Unsettling as it is to watch participants grimly enthusiastic about undressing this silent, kneeling subject, it’s somehow worse watching those who apologise while doing so. Some take as little fabric as possible, but everyone queues up to take. Watching feels like being complicit in this public violation. Still, we’re thrown by the dual energies at play; Ono may never handle the scissors but they belong to her.

This calm management of the viewer’s experience characterises Music of the Mind. In Ono’s absence, her work is instructive, our movements choreographed. Or maybe I am leaning into that femme fatale trope. Because, coming back to The Death of the Author, Roland Barthes’s theory does apply here after all. The Fluxus tradition Ono’s work is born of undermines the role of the artist to make art, democratising the act of creating. At least that’s what they say. Could all be a ruse. But let’s lean in and imagine that Ono doesn’t create the art; we do, by looking at it.

I think my favourite, more unassuming exhibit might be ‘Morning Piece’ (1965). Ono is photographed on the roof of her West Village apartment, with people who’ve come to buy scraps of paper stuck to glass, each with a date and time to listen to the world come awake at sunrise. The flyer, audaciously – and yet sweetly – titled ‘mornings for sale’, advises ‘wash your ears before you come’. I don’t want to make sense of it. I just love it.

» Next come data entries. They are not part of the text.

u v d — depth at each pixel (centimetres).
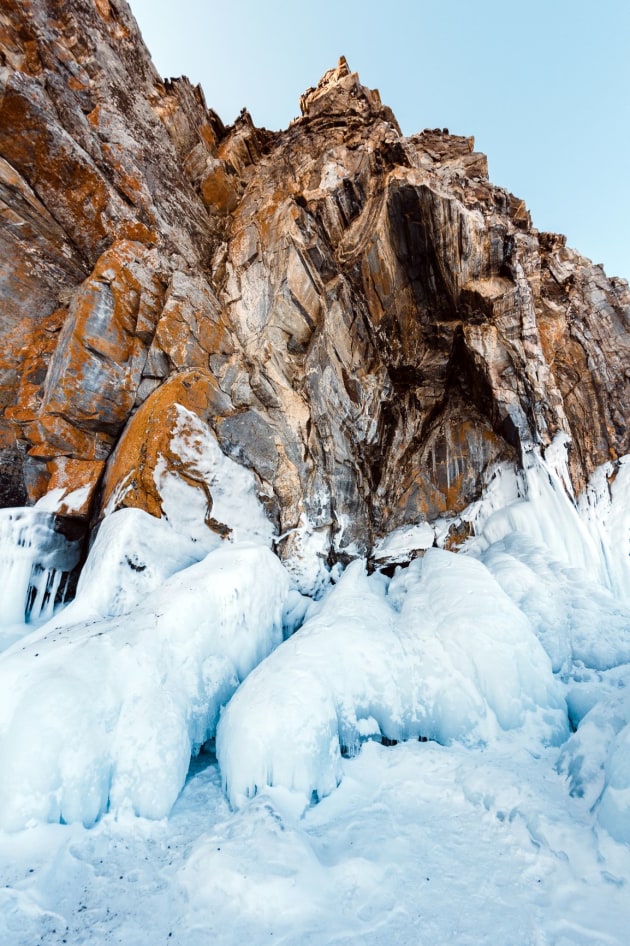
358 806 406
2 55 814
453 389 1015
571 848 314
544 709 500
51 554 692
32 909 281
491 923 272
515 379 884
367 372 973
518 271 905
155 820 376
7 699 376
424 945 260
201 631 521
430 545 914
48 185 805
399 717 501
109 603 571
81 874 316
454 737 484
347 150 995
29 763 341
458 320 959
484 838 350
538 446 850
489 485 927
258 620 604
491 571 712
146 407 758
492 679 500
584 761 386
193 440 744
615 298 1049
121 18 1078
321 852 344
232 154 1253
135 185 917
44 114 768
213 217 1167
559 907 277
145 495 682
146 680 442
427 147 1234
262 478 812
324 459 896
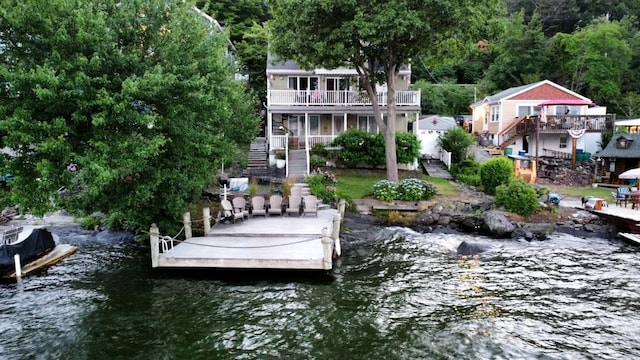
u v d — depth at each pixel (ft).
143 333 31.71
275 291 39.22
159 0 42.34
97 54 36.70
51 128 35.76
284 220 58.13
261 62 122.83
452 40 72.69
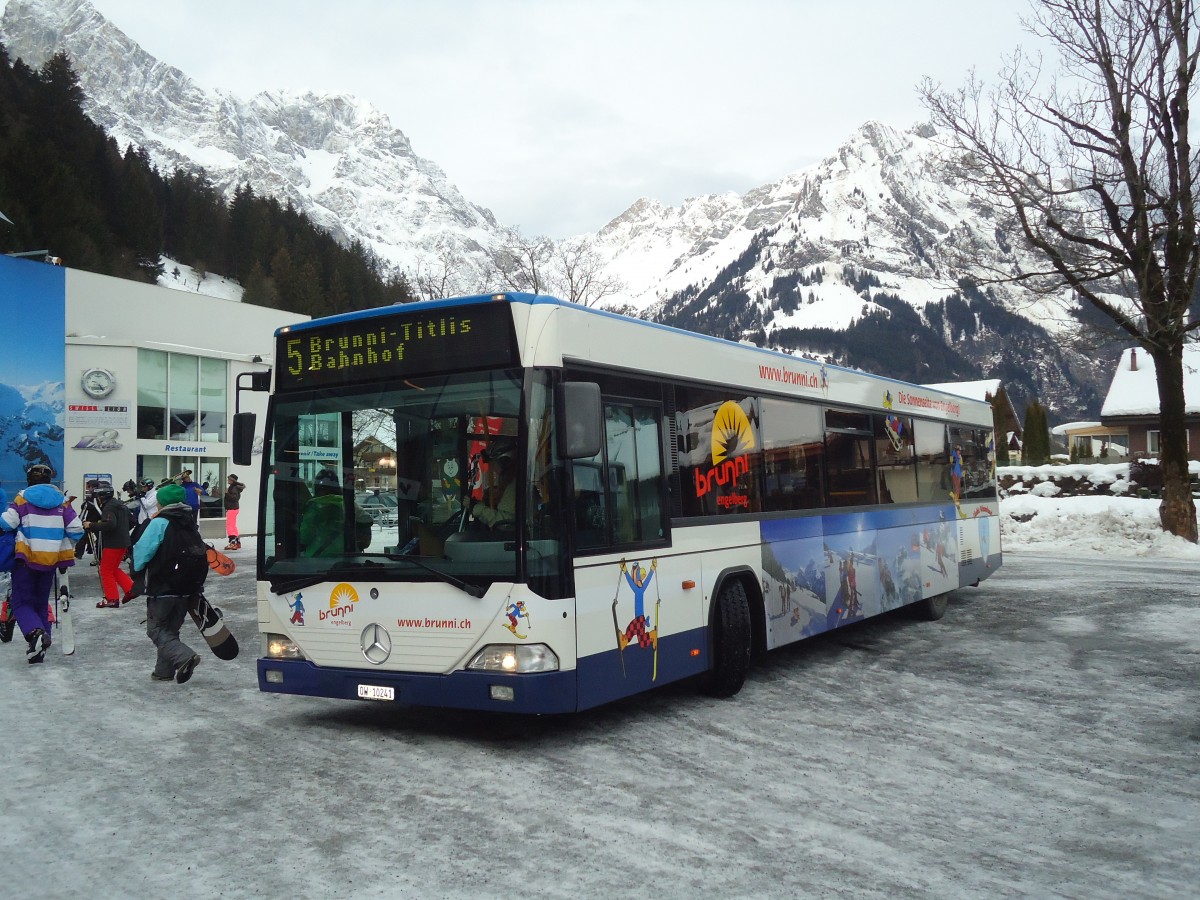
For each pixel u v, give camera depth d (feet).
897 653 34.68
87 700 26.94
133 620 43.42
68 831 16.35
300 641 23.18
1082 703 26.71
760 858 15.21
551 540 20.89
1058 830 16.76
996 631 39.42
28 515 32.73
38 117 304.71
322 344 23.58
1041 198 75.56
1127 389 199.72
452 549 21.40
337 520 22.95
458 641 21.08
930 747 22.16
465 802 17.92
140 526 48.98
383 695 21.95
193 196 373.40
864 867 14.90
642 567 23.67
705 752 21.62
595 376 22.86
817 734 23.29
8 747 21.90
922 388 43.65
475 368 21.66
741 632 27.43
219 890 13.84
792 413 32.09
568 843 15.78
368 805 17.72
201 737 22.86
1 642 37.50
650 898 13.62
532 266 146.10
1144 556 73.26
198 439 119.34
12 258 91.04
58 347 94.27
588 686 21.45
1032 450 187.32
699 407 26.91
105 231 272.72
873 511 37.27
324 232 409.49
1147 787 19.30
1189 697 27.40
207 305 128.16
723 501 27.58
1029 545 80.74
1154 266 75.51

A glass pane with a bullet hole stands at the centre of the exhibition. ‘A Hole’ (2009) – an affecting piece implying the gunshot that killed Lennon at the hands of a man who cited Catcher in the Rye as his manifesto. I pause for thought at this horrible intertextuality. In the same quiet mood, I ‘Add Color’ (2019) to Ono’s Refugee Boat. The colour is blue. I read ‘ceasefire’ scribbled on all four walls and across the floor. Tiny voices. I add my own blue on white plea for peace.

With mind sufficiently nourished, so to music. Lester Bangs once wrote that Ono ‘couldn’t carry a tune in a briefcase’ and I’m inclined to agree. Ono’s purging, out of body grunts, screams, and wails are quite ‘yikes’ to those of us with ears spoilt by Beatles melodies. I doubt 91-year-old Ono could care less. Music of the Mind invites us to listen to her back catalogue, and it’s the least we can do while we’re here. I recommend people-watching in the gallery while plugged into noise cancelling headphones playing Ono’s 1973 album Feeling the Space. Try it.

The exhibition ends with Wish Tree (1996). The trees are positioned between entrance and exit, and I wonder if wishes change by degree of self-centredness depending on what point in the show we approach them. I’m unmoved by the wishes tied to branches, or by adding my own. This tradition-turned-art has become such a staple of festivals, weddings, and corporate events, that it feels as banal as Live, Laugh, Love etched onto driftwood and hung in a hallway. (Ono has her own version of this decor phenomenon, with the less platitudinal ‘PEAL, RUB, PEEL, TEAR, TAKE OFF’.)

Does engaging with ‘Wish Tree’ and ‘Add Color’ alert us to our power, or does it give us permission to scrawl an aspiration for peace and look away? Either way, Ono’s peace art has always relied on her commitment to love-as-a-solution and the domino effect of thought. It is beautifully simple. As she wrote in her 1983 letter to the New York Times, ‘Our purpose is not to exert power but to express our need for unity despite the seemingly unconquerable differences’.

As good-humoured, cheeky (yes, that piece and others), and irreverent as Yoko Ono’s work feels, it also carries a steely demand for peace. It is pretty cool walking through seven decades of ideas woven into new forms that allow the questions we ask of them to replenish. Leave the cynics to their column inches and visit this funny, clever, and emotional retrospective with an open mind.